■ WHAT IS NEEDED
Reproduce word for word the stretch of the Women Deliver 2019 conference account that runs from "Most of the" through "bridge the gap.".

■ TEXT FOR ANALYSIS
┄┄┄┄┄┄┄┄┄┄

I recently attended the Women Deliver 2019 conference (June 3-6) in Vancouver, Canada. It is the world’s largest conference on gender equality and the health, rights, and wellbeing of girls and women. It was my first time attending and I was eager to learn from pioneers and advocates of gender equality. Power, progress and change were the theme of the conference. It focused on power, and how it can drive, or hinder progress and change. Health, education, economics, politics, human rights, governance, gender equality — were topics under discussion. Activists, leaders, NGOs etc — about 8000 participants from 165 countries attended.
There were many new people and colleagues to connect and network with. A lot of sessions, workshops and, a multitude of opportunities to learn, and be inspired.
Most of the sessions I attended took stock of progress in their area. They consisted of different advocates’ positions on their commitment to gender equality. Discussions focused on what is ahead, and what actions are needed to move forward. As well as how individuals/organisations can incorporate gender-integrated approaches into policies, programmes and projects to bridge the gap.
Below are some insights:
Panelists at “The Power of Movements” session discussed the power of people coming together for the same cause. It was striking to see how movements shape critical perceptions and form collective action for change: for and with girls and women around the world. Young girls were encouraged to think outside the box about their careers. To think on what they’re trying to build for their future and their field of work. They can create the life that they want. They can be successful in their career, become a wife and a good mother if that is what they choose. They were reminded to maintain their identity and break down the silos. But while striving for gender equality, keep in mind they will never be one of the boys. So, they need to keep using their voice and perspective to advance.
I learned that:
gender roles, norms and power relations between women and men lead to inequities that affect health
gender mainstreaming and empowerment addresses inequality and improves health outcomes.

┄┄┄┄┄┄┄┄┄┄

■ DATA SHOWN

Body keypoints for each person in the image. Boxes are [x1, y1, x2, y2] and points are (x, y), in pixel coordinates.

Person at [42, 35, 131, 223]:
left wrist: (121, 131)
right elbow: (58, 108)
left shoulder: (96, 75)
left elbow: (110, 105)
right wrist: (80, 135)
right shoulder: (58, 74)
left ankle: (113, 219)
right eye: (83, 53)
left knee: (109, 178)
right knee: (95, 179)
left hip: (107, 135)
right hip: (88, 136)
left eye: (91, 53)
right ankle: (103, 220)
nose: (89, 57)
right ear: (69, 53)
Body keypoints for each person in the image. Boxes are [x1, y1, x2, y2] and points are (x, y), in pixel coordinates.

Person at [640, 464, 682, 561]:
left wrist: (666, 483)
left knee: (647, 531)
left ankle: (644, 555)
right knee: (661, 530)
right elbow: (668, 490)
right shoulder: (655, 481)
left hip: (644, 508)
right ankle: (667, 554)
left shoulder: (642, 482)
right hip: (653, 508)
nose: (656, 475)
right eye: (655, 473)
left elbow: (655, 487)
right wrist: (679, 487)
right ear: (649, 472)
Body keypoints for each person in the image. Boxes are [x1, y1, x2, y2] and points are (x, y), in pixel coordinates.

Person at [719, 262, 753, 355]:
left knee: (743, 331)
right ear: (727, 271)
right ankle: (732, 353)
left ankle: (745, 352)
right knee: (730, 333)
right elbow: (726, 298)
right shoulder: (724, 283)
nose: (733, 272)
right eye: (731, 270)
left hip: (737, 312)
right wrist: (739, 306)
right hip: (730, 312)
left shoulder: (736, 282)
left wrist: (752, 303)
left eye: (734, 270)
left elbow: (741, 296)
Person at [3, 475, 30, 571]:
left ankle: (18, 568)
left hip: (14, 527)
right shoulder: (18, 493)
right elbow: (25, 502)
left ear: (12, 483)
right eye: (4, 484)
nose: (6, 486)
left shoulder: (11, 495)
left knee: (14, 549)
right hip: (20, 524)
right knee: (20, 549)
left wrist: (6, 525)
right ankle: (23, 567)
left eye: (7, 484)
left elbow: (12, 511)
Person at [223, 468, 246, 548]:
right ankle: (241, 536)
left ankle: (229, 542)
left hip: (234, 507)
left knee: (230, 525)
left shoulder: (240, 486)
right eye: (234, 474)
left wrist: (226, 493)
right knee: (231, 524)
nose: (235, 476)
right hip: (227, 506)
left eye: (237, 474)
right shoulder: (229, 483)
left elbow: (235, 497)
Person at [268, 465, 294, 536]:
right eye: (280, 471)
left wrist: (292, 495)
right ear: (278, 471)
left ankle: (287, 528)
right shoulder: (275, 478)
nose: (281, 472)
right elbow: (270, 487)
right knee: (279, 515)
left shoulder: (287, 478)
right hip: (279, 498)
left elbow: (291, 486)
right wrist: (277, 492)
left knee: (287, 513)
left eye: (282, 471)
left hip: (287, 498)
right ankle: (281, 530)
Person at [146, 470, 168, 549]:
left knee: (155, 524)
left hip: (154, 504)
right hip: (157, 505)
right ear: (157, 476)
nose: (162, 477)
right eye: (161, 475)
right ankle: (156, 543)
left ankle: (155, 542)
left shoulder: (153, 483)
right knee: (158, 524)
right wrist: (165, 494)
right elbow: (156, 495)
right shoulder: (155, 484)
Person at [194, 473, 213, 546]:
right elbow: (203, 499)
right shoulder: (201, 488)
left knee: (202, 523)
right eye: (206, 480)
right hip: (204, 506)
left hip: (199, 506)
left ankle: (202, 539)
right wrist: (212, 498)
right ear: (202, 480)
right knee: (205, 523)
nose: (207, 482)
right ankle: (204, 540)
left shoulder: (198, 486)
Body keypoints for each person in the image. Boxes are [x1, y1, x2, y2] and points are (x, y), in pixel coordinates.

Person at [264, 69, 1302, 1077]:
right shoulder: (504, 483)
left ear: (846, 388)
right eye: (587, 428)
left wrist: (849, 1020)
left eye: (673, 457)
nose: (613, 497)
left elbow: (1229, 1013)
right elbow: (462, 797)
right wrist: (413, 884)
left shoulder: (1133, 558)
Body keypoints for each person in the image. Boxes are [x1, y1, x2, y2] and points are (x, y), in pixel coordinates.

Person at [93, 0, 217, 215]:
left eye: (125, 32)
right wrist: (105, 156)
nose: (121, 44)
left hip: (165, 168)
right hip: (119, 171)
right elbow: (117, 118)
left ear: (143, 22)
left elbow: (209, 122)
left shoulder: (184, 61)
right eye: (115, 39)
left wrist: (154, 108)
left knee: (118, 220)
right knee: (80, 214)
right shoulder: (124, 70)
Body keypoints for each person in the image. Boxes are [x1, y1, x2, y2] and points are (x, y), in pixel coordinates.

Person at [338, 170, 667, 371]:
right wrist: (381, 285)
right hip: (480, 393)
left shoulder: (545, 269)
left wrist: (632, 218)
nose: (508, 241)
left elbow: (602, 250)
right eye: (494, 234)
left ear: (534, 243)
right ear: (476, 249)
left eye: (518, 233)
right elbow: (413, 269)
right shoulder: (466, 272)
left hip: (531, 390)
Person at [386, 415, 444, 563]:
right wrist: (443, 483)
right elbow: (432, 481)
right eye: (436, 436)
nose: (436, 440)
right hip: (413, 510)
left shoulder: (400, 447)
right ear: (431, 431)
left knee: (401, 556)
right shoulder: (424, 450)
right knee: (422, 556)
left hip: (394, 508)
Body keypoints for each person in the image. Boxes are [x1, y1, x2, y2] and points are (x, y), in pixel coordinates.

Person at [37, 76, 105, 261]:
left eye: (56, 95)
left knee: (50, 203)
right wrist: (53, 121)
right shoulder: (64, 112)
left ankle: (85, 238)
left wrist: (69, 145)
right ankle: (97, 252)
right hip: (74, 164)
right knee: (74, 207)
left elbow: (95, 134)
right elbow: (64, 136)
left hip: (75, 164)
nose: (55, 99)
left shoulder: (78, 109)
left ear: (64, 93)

┄┄┄┄┄┄┄┄┄┄

■ RESPONSE TO THIS TASK
Most of the sessions I attended took stock of progress in their area. They consisted of different advocates’ positions on their commitment to gender equality. Discussions focused on what is ahead, and what actions are needed to move forward. As well as how individuals/organisations can incorporate gender-integrated approaches into policies, programmes and projects to bridge the gap.